The next thing I saw were bloody wounds on what must have been his back, the skin dark red and puckered as it healed. “You had scars,” I said, wincing, unable to think about what had caused them.

Hearing my pained expression, he backed away from me, his hands gripping my elbows. “You remember that?”

“How could anyone do that to you?”

“I chose to fall,” he said harshly. “I deserved it.”

“Nobody deserves that!”

“You don’t know the whole story…” Crossing his arms, he leaned against the mantel, his eyes downcast, as though he couldn’t face what he was about to say. “The Grigori were terrible when they—when we fell. Without remorse. We took whatever we wanted.”

I wasn’t sure what he was saying. Had he attacked me? Is that what had happened? “And you wanted me?”

“Beyond all reason. The creature you gave birth to was my fault.” His gaze shot through me like he was waiting for me to hate him; clearly, he hated himself. “Something that horrible could only be conceived through coercion…or worse.”

Or worse?What had he done?

I felt the room spin for a moment like I was on that ride at the amusement park, the one that twirls so fast it holds you to the sides with centrifugal force—right before the floor drops out from under you. I’d trusted him. How could he?

Focusing, I tried to recall the past, wracking my brain for any sign of what he might be talking about. I couldn’t remember violence or being forced in any way. All I could remember was the joy we felt when we were together and then his pain as he stood at my bedside, watching my life slip away. “You said we didn’t know what it would be. Did you know?”

This was the past, ancient history in fact, and yet Michael’s expression showed a grief so raw it might as well have happened yesterday.

“No. I didn’t think it would happen to us,” he muttered. “Enthrallment is a type of coercion. For all I know, I—”

I cut him off. “What do you mean, for all you know?

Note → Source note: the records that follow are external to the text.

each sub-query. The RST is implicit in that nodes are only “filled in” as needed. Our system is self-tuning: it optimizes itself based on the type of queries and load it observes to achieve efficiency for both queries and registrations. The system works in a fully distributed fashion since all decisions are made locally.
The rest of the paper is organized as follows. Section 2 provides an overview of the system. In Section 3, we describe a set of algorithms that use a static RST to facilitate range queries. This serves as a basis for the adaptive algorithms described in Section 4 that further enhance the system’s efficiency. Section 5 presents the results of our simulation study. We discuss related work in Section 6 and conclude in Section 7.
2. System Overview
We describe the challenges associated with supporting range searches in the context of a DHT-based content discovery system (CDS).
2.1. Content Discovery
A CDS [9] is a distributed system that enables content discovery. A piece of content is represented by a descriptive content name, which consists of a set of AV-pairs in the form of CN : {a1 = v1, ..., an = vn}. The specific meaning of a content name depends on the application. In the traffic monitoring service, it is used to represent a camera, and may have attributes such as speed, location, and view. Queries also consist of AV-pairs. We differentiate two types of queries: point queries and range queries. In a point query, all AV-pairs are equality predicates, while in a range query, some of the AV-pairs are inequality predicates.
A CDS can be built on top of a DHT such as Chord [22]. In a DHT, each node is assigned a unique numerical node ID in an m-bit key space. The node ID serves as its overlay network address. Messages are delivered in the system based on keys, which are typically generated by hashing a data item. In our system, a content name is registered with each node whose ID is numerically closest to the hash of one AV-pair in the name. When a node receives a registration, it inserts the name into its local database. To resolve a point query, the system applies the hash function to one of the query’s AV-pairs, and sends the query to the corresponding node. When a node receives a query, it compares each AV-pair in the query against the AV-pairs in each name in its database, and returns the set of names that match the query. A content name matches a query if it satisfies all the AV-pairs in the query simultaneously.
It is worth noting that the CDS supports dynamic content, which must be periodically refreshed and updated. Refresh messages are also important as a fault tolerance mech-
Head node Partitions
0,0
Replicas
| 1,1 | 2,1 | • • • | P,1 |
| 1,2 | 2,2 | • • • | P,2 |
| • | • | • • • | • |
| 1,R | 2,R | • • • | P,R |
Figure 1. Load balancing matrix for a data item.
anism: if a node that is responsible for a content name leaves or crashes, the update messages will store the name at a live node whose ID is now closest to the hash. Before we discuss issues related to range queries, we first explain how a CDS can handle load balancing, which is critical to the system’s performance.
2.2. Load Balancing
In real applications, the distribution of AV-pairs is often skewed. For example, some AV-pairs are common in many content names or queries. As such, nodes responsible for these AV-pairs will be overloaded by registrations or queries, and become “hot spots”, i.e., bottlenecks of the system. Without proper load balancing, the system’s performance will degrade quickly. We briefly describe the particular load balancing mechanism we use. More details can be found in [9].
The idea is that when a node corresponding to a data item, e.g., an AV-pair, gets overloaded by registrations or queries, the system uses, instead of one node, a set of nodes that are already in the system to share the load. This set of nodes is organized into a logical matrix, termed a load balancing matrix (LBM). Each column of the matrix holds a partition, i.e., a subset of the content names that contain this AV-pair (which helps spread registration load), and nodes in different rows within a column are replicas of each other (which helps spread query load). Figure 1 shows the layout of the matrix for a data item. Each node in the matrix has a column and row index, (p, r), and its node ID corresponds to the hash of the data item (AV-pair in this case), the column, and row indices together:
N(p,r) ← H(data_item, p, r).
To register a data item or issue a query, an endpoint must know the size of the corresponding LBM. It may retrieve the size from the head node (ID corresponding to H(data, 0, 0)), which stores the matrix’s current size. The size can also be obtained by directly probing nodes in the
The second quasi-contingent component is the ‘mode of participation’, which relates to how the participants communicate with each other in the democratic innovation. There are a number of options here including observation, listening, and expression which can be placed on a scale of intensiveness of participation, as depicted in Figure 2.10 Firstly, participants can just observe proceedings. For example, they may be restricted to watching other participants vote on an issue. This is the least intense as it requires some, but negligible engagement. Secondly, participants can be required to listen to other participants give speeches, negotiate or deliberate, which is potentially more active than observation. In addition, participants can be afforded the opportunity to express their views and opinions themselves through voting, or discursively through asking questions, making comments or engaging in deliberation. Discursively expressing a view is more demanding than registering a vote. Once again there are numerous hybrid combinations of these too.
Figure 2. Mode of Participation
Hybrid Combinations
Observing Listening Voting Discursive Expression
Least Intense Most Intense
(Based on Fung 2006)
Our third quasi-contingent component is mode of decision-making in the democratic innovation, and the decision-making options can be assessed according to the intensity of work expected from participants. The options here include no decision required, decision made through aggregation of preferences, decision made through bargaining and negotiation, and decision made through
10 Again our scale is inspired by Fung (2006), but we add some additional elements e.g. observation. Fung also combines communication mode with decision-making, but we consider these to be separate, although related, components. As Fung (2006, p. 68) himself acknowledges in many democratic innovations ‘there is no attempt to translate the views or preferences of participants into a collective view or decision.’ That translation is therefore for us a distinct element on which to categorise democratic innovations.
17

Don’t you even remember what you did?”

“I’ve done terrible things.” Taking a deep breath, he let it out slowly. “I don't remember everything.” His eyes shone in hollowed sockets pulled so tight, it made him look ancient. “Part of me doesn’t want to… If you knew how far I fell, you’d hate me.”

As he struggled to control his emotions, I wondered if this was all he thought of himself. I may not know what he did back then, but I knew what he was like now: carrying me out of the woods, saving me from hellhounds, fighting Damiel and Azazel. He’d done everything in his power to keep me safe. “I could never hate you.”

“Never’s a long time,” he said, his voice wavering. Before I could reach for him, he backed away and motioned toward the door. “It’s getting late. I’ll take you home.”